Hollywood’s biggest movies of 2025 got whiter and more male right when the industry could arguably least afford it. A new UCLA analysis finds that the gains women and people of color had made in recent years slipped in some of the most powerful jobs in the business, even as diverse audiences kept showing up at the box office.
UCLA Spots Clear Backslide Across Key Jobs
The latest UCLA Hollywood Diversity Report, which examined 109 of the top English-language theatrical releases of 2025, found that people of color held only about 23% of lead roles and women made up roughly 37% of leads. Directors of color accounted for about 22% of directors, while women directed just over 10% of the top films. Women writers were the lone bright spot, edging up to roughly 27%, and actors with known disabilities saw only small increases. All of these figures come from data compiled and released in the UCLA Hollywood Diversity Report.
Researchers Sound The Alarm
Co-author Michael Tran warned that by failing to lean into diversity, studios are “leaving money on the table and losing their chance to draw people back to theaters.” Fellow co-author Jade Abston said the progress women had seen “disappeared.” UCLA leaders framed the downturn as a self-inflicted business problem for an industry that still relies heavily on younger, more diverse ticket buyers, according to coverage in the Los Angeles Times.
Data Ties Diverse Casts To Bigger Paydays
The report links representation to revenue in fairly blunt terms. Films whose casts were roughly 41% to 50% people of color had the highest median domestic and global box-office totals and tended to open more strongly than their less diverse counterparts. Horror titles led the pack in median return on investment. UCLA’s audience data also shows that moviegoers of color “over-indexed” as ticket buyers, often making up the majority of opening weekend audiences for several top films. Those economic patterns are a central takeaway of the UCLA Hollywood Diversity Report.
“Sinners” Breaks The Pattern
One film, Ryan Coogler’s Sinners, stood out in the study as a rare exception. The racially diverse horror hit was singled out as both a box-office and awards-season outlier, performing especially well with audiences of color and ultimately securing a record-setting slate of Academy Award nominations. For awards details, see coverage in the Associated Press.

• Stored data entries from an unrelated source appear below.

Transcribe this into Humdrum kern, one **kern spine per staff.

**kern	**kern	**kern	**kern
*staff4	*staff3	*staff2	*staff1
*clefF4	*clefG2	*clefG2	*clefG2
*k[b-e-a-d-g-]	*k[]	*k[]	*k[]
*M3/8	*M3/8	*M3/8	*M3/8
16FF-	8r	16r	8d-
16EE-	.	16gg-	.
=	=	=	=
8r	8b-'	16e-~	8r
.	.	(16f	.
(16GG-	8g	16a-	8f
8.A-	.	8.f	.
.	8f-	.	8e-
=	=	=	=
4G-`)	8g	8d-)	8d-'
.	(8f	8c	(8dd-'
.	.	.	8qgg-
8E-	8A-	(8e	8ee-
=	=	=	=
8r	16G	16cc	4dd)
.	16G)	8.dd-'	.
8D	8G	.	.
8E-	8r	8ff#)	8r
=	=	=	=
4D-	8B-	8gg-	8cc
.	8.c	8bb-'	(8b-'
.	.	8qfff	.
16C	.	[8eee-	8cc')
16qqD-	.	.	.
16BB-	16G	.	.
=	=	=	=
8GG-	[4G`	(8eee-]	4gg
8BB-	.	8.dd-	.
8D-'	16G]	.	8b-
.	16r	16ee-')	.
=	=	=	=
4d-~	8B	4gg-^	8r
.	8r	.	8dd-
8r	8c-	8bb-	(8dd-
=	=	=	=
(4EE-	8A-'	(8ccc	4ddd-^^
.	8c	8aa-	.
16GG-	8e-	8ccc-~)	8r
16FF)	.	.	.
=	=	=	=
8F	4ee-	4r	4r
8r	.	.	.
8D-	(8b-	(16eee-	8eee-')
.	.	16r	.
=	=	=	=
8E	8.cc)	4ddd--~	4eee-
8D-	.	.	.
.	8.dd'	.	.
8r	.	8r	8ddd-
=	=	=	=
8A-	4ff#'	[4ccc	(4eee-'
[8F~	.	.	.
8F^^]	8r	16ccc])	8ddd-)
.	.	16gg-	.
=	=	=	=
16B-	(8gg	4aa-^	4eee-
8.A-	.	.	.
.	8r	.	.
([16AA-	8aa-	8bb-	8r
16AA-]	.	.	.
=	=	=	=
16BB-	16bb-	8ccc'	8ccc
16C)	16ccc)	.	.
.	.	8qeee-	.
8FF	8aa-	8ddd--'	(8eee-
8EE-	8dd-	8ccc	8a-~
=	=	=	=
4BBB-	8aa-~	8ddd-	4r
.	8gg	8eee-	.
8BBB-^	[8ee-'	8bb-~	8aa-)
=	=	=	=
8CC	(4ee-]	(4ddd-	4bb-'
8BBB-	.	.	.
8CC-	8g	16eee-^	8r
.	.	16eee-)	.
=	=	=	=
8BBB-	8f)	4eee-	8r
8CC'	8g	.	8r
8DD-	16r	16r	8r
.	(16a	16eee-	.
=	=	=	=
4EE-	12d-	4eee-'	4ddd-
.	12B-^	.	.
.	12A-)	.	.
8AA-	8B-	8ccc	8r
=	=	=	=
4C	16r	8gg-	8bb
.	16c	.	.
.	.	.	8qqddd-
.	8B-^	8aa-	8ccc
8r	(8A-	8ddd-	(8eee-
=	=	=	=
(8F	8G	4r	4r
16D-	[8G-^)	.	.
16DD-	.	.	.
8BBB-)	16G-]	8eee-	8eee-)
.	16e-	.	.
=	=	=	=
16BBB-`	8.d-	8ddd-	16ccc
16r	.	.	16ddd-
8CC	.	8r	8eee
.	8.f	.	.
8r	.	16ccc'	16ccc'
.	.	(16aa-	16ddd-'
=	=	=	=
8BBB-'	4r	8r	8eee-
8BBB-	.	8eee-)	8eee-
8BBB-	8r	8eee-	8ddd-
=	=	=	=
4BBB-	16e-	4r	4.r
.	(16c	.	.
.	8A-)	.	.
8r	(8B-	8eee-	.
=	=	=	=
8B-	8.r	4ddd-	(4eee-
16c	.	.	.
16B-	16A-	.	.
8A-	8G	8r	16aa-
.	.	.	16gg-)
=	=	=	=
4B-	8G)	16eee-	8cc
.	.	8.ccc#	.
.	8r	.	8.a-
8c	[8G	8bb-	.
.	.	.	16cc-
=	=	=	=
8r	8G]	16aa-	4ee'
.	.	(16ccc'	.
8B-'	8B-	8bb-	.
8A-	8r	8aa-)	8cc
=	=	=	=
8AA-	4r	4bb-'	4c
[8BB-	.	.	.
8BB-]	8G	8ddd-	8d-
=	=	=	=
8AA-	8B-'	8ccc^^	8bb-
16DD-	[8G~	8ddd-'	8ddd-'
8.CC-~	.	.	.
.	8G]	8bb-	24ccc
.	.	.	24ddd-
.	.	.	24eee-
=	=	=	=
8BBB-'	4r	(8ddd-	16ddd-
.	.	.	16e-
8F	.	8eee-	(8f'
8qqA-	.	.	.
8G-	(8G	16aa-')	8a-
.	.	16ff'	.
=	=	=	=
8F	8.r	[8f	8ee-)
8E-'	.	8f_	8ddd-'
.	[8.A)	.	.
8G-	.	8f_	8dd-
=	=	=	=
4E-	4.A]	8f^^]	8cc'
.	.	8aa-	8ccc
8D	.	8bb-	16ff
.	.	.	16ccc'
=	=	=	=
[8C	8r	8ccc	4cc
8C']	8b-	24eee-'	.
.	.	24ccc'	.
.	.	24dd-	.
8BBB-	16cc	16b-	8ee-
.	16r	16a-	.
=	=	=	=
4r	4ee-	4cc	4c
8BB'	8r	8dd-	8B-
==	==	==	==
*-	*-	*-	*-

What This Means For Hollywood
For studios and the broader Los Angeles economy that depends on them, UCLA’s findings read like both a warning flare and a business manual. The numbers line up representative casts, writers, and directors with stronger box-office outcomes. If studios treat inclusion as a luxury that can be cut when budgets get tight, they risk sidelining the very audiences most likely to keep buying tickets.